An AI talent development strategy
The solution lies in creating a strong talent development strategy along with the right platforms and frameworks for talent to be cultivated, by:
- Identifying those best fit for enablement programs: From backgrounds like mathematics, statistics, computer science and economics we can get a talent pool that is already acclimatized to structural problem-solving. Similarly, there are people with experience as data engineers, data scientists and machine learning (ML) experts who can be coached and mentored into AI roles with very little transition time. A proper filtration mechanism that selects candidates with the right aptitude and learning potential is key to solving the skills gap problem.

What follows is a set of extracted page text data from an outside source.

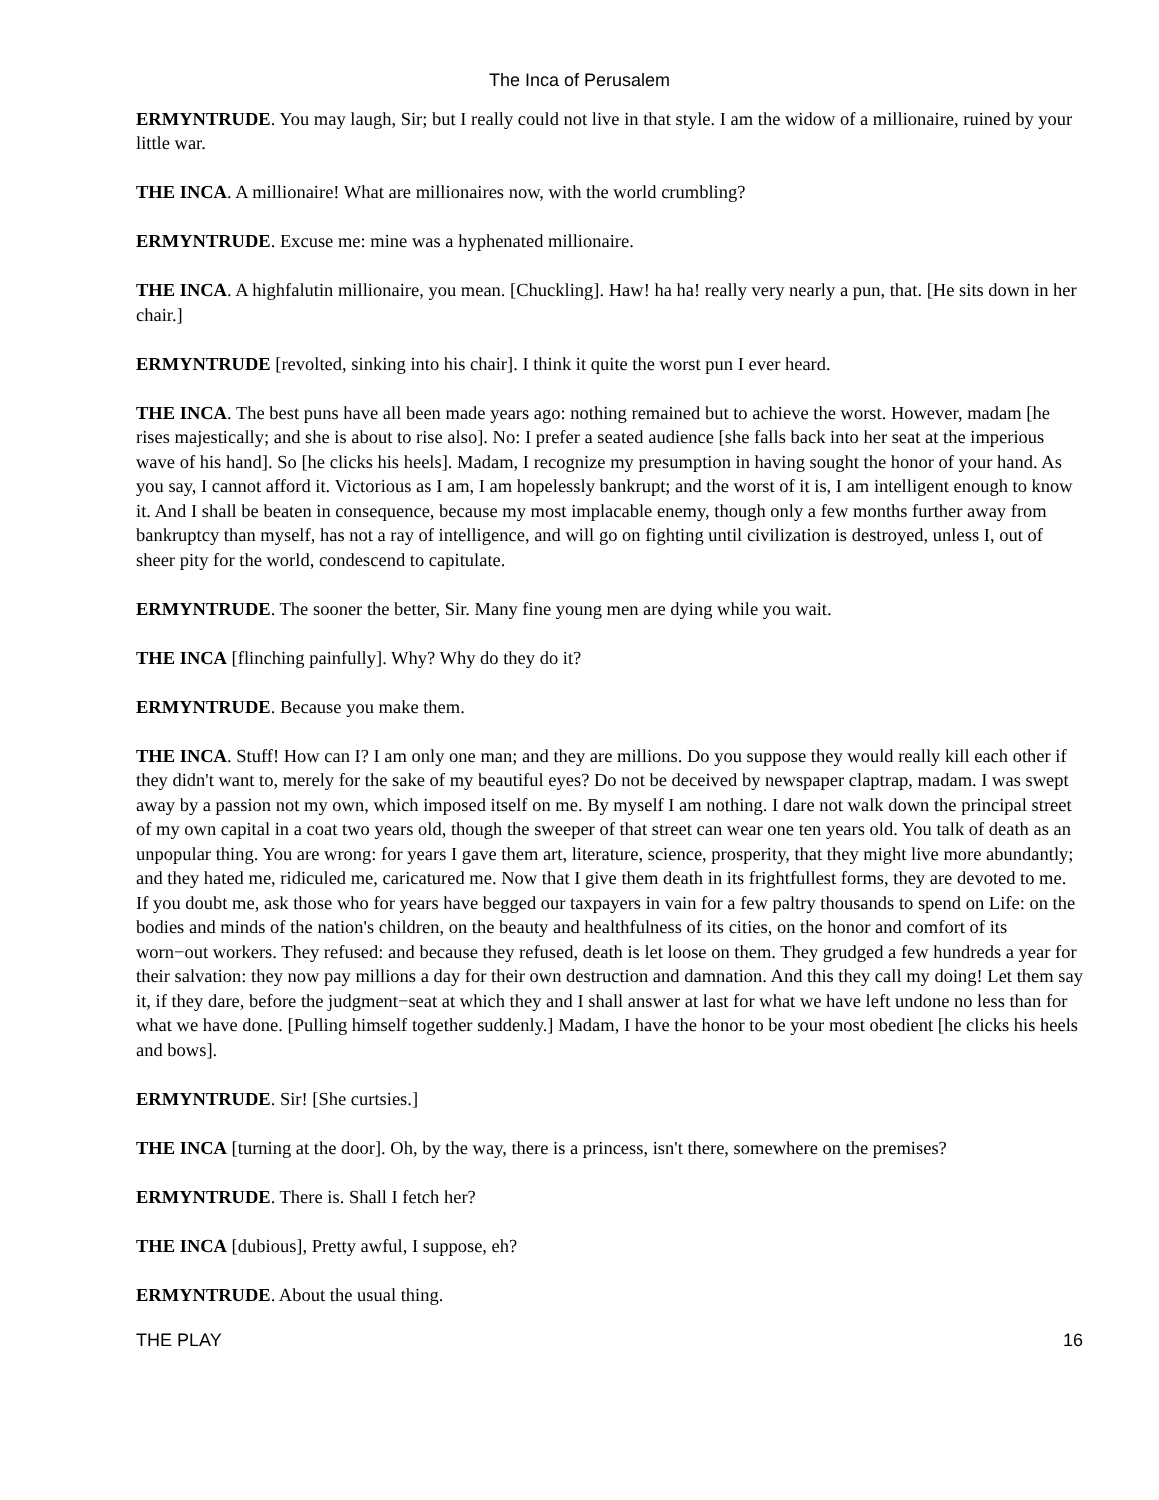The Inca of Perusalem
ERMYNTRUDE. You may laugh, Sir; but I really could not live in that style. I am the widow of a millionaire, ruined by your little war.
THE INCA. A millionaire! What are millionaires now, with the world crumbling?
ERMYNTRUDE. Excuse me: mine was a hyphenated millionaire.
THE INCA. A highfalutin millionaire, you mean. [Chuckling]. Haw! ha ha! really very nearly a pun, that. [He sits down in her chair.]
ERMYNTRUDE [revolted, sinking into his chair]. I think it quite the worst pun I ever heard.
THE INCA. The best puns have all been made years ago: nothing remained but to achieve the worst. However, madam [he rises majestically; and she is about to rise also]. No: I prefer a seated audience [she falls back into her seat at the imperious wave of his hand]. So [he clicks his heels]. Madam, I recognize my presumption in having sought the honor of your hand. As you say, I cannot afford it. Victorious as I am, I am hopelessly bankrupt; and the worst of it is, I am intelligent enough to know it. And I shall be beaten in consequence, because my most implacable enemy, though only a few months further away from bankruptcy than myself, has not a ray of intelligence, and will go on fighting until civilization is destroyed, unless I, out of sheer pity for the world, condescend to capitulate.
ERMYNTRUDE. The sooner the better, Sir. Many fine young men are dying while you wait.
THE INCA [flinching painfully]. Why? Why do they do it?
ERMYNTRUDE. Because you make them.
THE INCA. Stuff! How can I? I am only one man; and they are millions. Do you suppose they would really kill each other if they didn't want to, merely for the sake of my beautiful eyes? Do not be deceived by newspaper claptrap, madam. I was swept away by a passion not my own, which imposed itself on me. By myself I am nothing. I dare not walk down the principal street of my own capital in a coat two years old, though the sweeper of that street can wear one ten years old. You talk of death as an unpopular thing. You are wrong: for years I gave them art, literature, science, prosperity, that they might live more abundantly; and they hated me, ridiculed me, caricatured me. Now that I give them death in its frightfullest forms, they are devoted to me. If you doubt me, ask those who for years have begged our taxpayers in vain for a few paltry thousands to spend on Life: on the bodies and minds of the nation's children, on the beauty and healthfulness of its cities, on the honor and comfort of its worn−out workers. They refused: and because they refused, death is let loose on them. They grudged a few hundreds a year for their salvation: they now pay millions a day for their own destruction and damnation. And this they call my doing! Let them say it, if they dare, before the judgment−seat at which they and I shall answer at last for what we have left undone no less than for what we have done. [Pulling himself together suddenly.] Madam, I have the honor to be your most obedient [he clicks his heels and bows].
ERMYNTRUDE. Sir! [She curtsies.]
THE INCA [turning at the door]. Oh, by the way, there is a princess, isn't there, somewhere on the premises?
ERMYNTRUDE. There is. Shall I fetch her?
THE INCA [dubious], Pretty awful, I suppose, eh?
ERMYNTRUDE. About the usual thing.
THE PLAY 16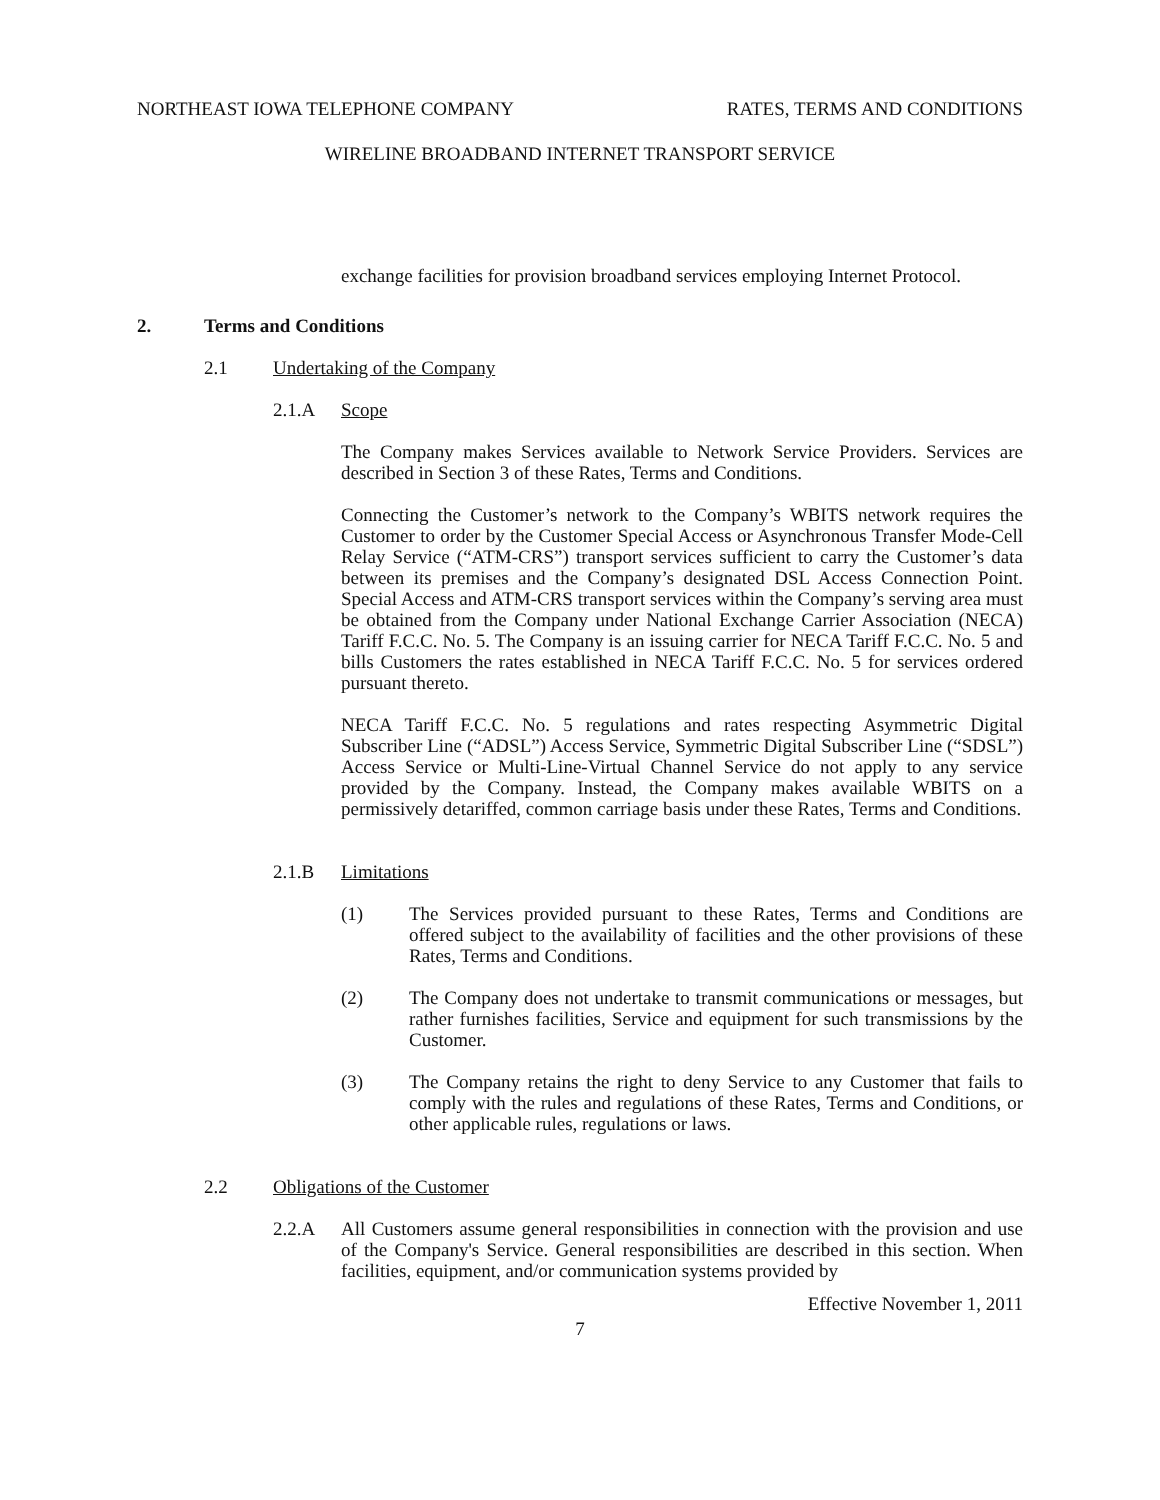NORTHEAST IOWA TELEPHONE COMPANY RATES, TERMS AND CONDITIONS
WIRELINE BROADBAND INTERNET TRANSPORT SERVICE
exchange facilities for provision broadband services employing Internet Protocol.
2. Terms and Conditions
2.1 Undertaking of the Company
2.1.A Scope
The Company makes Services available to Network Service Providers. Services are described in Section 3 of these Rates, Terms and Conditions.
Connecting the Customer’s network to the Company’s WBITS network requires the Customer to order by the Customer Special Access or Asynchronous Transfer Mode-Cell Relay Service (“ATM-CRS”) transport services sufficient to carry the Customer’s data between its premises and the Company’s designated DSL Access Connection Point. Special Access and ATM-CRS transport services within the Company’s serving area must be obtained from the Company under National Exchange Carrier Association (NECA) Tariff F.C.C. No. 5. The Company is an issuing carrier for NECA Tariff F.C.C. No. 5 and bills Customers the rates established in NECA Tariff F.C.C. No. 5 for services ordered pursuant thereto.
NECA Tariff F.C.C. No. 5 regulations and rates respecting Asymmetric Digital Subscriber Line (“ADSL”) Access Service, Symmetric Digital Subscriber Line (“SDSL”) Access Service or Multi-Line-Virtual Channel Service do not apply to any service provided by the Company. Instead, the Company makes available WBITS on a permissively detariffed, common carriage basis under these Rates, Terms and Conditions.
2.1.B Limitations
(1) The Services provided pursuant to these Rates, Terms and Conditions are offered subject to the availability of facilities and the other provisions of these Rates, Terms and Conditions.
(2) The Company does not undertake to transmit communications or messages, but rather furnishes facilities, Service and equipment for such transmissions by the Customer.
(3) The Company retains the right to deny Service to any Customer that fails to comply with the rules and regulations of these Rates, Terms and Conditions, or other applicable rules, regulations or laws.
2.2 Obligations of the Customer
2.2.A All Customers assume general responsibilities in connection with the provision and use of the Company's Service. General responsibilities are described in this section. When facilities, equipment, and/or communication systems provided by
Effective November 1, 2011
7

- Enabling career transitions: Apart from identifying the most suitable talent, there must be well-designed enablement programs to equip talent with the right skill sets. These enablement programs can take the form of bridge programs of short duration, or fully comprehensive training of six to eight months. Apart from that, creating customized growth plans that take aspirants closer to their desired career profile step by step will be another vital ingredient for the transition process.
- Building robust best-in-class in-house learning platforms: Developing learning platforms for upskilling and reskilling in niche areas is vital. These need to be learner-friendly and provide engaging content and a wide variety of resources and content to enrich the talent pool. These portals can be monitored through analytics. Personalized guidance can be offered to users for better engagement and better learning outcomes.
- Nurturing partnerships with startups, MOOC platforms: Companies need to invest in partnerships and training for employees with open-source experience and startups specializing in various AI domains. Through partnerships, two-way knowledge transfer is initiated, with mutual enrichment of talent a natural outcome.
- Nurturing partnerships with universities and think tanks: Collaboration with academia, universities and research organizations, AI consortiums and think tanks brings access to state-of-the-art training materials and research. Academia can also leverage industry feedback to tailor their courses to specific business needs.
- Initiating mentoring programs from experienced AI professionals: Engaging experienced professionals who can provide the much-needed support and knowledge to train the rest of the team is vital for disseminating the much-needed added skills and technical know-how. Equipping and designating trainers from within the team will cause faster learning and foster a learning culture within the team.
- Creating incentives: Focus on creating a proper incentive structure to nudge employees toward continuous upskilling.
- Sponsoring temporary gig projects and job rotation: Creating a support system for employees to work on side projects and hobby projects within the framework of their organization, as well as rotating job roles at proper intervals, is another strategy that can help bolster the skills and provide a better platform for talent development.
- Instituting hackathons and Ideathons: Hackathons are one of the best ways to get the talent pool hooked into cutting-edge technologies and to give them valuable knowledge. Employees participating in AI hackathons for knowledge-building can see what AI is all about and may become intrigued and want to get more involved.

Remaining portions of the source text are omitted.